With the upcoming New Moon, it is time for this month’s Writing Down the Weeds, my writing project bringing you the folklore of a seasonal, native flower or plant and a short story inspired by that lore. August in Ireland means the hills and boglands are cloaked in purple, the Heather in full bloom, and so today’s post is all about this hardy, versatile, evocative plant.
The short story which follows, whilst it includes some of the heather folklore, concentrates on its bogland habitat and leans heavily on the folklore of these liminal, ancient places. It is dark and sodden, a woman alone with the Bog.

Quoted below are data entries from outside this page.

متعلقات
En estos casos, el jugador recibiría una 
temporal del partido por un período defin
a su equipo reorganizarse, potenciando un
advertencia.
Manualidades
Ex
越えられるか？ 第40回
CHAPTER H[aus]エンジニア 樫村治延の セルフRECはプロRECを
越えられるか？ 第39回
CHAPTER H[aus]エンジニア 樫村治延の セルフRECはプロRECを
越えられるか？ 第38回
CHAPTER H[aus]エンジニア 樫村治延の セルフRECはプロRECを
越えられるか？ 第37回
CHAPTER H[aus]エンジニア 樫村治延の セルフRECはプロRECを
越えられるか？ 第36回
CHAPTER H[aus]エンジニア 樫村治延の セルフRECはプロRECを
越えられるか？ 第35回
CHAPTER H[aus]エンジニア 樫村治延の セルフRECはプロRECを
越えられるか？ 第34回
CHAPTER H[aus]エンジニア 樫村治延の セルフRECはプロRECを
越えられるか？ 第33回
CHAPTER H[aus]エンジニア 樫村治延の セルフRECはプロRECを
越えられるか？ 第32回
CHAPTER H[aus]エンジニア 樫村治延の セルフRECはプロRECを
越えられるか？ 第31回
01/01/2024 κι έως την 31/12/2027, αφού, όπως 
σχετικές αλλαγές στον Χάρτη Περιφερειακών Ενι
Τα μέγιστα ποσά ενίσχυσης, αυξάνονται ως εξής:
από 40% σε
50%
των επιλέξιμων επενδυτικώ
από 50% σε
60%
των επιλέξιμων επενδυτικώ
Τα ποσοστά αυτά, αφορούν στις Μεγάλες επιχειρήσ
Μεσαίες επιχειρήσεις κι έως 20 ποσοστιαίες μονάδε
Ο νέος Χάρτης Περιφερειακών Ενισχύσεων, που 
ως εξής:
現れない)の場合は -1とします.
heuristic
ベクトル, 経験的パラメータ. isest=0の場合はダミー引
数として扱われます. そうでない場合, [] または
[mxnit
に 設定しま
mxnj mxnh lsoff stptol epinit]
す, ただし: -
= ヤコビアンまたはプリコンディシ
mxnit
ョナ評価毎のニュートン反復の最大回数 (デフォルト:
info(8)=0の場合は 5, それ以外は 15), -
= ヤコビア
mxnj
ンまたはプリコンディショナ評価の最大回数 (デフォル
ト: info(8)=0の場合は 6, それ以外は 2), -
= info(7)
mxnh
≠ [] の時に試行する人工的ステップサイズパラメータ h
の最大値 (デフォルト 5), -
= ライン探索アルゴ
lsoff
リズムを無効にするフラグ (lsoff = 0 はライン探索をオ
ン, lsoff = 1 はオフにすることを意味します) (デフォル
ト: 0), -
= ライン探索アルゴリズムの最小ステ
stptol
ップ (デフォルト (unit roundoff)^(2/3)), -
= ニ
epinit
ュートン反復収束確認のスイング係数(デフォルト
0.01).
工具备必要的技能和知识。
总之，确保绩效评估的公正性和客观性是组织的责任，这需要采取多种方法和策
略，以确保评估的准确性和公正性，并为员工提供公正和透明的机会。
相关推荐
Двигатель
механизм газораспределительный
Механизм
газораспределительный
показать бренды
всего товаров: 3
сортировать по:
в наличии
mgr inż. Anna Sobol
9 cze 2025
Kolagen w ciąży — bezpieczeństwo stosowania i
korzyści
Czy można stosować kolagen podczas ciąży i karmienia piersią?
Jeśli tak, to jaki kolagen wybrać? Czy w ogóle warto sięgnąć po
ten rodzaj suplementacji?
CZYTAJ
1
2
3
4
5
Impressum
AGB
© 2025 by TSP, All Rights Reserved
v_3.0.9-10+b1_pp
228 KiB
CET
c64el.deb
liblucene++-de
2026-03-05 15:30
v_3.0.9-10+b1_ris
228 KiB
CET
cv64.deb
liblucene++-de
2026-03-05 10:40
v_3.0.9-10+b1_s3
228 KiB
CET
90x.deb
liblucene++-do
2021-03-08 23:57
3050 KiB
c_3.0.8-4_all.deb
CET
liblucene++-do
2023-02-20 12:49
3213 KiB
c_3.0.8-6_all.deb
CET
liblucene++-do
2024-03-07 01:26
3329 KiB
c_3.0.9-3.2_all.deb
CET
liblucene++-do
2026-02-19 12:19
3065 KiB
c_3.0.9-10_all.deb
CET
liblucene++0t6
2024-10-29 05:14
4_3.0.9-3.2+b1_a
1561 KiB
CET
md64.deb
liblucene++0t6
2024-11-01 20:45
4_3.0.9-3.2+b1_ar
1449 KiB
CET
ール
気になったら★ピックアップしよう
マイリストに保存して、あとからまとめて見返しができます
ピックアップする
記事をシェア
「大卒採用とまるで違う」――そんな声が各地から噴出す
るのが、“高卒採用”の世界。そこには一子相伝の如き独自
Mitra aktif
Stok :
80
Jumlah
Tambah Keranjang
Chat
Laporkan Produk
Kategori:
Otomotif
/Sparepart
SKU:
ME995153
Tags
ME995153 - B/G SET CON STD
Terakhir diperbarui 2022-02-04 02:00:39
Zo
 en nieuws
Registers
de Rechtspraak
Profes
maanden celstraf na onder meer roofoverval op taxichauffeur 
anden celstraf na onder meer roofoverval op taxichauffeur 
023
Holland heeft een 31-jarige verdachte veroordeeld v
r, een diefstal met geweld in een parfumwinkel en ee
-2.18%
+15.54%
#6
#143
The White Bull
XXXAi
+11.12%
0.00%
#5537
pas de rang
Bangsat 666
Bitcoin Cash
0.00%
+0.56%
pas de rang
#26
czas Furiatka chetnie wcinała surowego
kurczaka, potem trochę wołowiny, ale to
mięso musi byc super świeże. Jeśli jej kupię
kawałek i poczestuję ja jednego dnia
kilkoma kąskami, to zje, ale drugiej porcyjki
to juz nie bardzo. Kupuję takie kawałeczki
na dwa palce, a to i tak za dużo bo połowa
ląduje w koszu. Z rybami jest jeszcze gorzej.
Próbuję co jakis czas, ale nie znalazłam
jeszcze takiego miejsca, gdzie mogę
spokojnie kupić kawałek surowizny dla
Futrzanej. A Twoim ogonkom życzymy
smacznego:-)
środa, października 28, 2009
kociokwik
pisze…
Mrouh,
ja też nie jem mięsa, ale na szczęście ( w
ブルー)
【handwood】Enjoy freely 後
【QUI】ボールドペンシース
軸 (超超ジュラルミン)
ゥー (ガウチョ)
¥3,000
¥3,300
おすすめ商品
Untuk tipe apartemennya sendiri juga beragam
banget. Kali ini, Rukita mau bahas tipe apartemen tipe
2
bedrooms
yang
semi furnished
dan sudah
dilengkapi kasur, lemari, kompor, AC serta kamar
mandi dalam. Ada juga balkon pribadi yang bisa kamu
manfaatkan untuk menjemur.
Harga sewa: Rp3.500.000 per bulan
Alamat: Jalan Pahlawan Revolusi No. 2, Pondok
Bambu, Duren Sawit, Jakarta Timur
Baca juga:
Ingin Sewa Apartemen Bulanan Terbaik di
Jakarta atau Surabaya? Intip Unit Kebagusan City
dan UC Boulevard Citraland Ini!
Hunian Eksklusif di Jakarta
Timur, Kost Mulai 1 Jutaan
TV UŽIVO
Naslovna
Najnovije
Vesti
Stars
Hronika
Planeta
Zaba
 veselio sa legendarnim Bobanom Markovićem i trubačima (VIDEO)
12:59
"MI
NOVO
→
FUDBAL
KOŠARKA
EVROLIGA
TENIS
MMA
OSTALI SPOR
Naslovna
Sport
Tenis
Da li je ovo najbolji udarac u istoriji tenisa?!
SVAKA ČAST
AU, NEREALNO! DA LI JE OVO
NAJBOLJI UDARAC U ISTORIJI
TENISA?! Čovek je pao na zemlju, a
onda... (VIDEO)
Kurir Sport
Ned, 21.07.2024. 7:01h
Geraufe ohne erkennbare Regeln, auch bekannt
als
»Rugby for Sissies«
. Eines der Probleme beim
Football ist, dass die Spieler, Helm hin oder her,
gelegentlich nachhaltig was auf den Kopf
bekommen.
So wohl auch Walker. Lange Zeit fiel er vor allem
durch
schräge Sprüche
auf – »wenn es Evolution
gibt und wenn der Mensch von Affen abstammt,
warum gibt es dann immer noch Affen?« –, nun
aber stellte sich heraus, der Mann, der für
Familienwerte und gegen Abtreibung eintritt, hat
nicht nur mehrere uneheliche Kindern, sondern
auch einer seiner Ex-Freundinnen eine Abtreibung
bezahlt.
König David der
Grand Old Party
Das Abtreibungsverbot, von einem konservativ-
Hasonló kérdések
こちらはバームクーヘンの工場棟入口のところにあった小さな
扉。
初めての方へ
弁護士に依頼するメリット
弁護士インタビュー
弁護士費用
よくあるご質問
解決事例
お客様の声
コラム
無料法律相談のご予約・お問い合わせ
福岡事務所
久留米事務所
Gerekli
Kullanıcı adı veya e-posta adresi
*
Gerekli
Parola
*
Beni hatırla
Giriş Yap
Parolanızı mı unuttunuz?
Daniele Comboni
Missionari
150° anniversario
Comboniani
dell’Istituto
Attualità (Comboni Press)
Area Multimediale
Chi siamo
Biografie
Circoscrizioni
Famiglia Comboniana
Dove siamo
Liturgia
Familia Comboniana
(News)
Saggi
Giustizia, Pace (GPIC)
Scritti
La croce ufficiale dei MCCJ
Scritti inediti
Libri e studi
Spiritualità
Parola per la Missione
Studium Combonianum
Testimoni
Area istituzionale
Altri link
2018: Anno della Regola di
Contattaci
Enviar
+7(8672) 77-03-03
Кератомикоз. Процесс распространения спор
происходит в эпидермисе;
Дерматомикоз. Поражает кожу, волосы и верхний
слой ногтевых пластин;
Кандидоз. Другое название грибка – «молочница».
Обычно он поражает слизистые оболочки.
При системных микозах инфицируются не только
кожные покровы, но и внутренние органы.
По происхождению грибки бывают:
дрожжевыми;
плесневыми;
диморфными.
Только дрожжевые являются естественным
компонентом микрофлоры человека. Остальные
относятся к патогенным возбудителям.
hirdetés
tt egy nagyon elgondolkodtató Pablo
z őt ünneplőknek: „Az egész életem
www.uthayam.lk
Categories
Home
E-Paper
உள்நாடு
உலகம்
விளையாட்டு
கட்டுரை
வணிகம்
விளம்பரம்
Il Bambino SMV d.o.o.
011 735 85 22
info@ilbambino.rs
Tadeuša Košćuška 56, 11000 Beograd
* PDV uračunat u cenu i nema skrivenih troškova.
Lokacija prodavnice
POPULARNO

Let me know how it lands with you?
This newsletter is a place for me to experiment with stories and sharpen my words, it is a place to practice letting those words out into the world after keeping them in notebooks, drawers, and hard drives for most of my life. Your feedback is greatly appreciated and as always, your support is invaluable as I attempt to carve out a path ahead. Thank you for being here with me, I hope you enjoy today’s folklore and the tale.
Heather
Fraoch Mór
Calluna vulgaris
Flowering season: late summer- early autumn.
Habitat: bog land, mountain sides, heaths and moors.
A Country Kerry saying equates heather with poor land and poverty; “Gold under furze, silver under rushes and famine under heather” another saying from the same county states “Furze is the son of a king, heather the son of a lout.”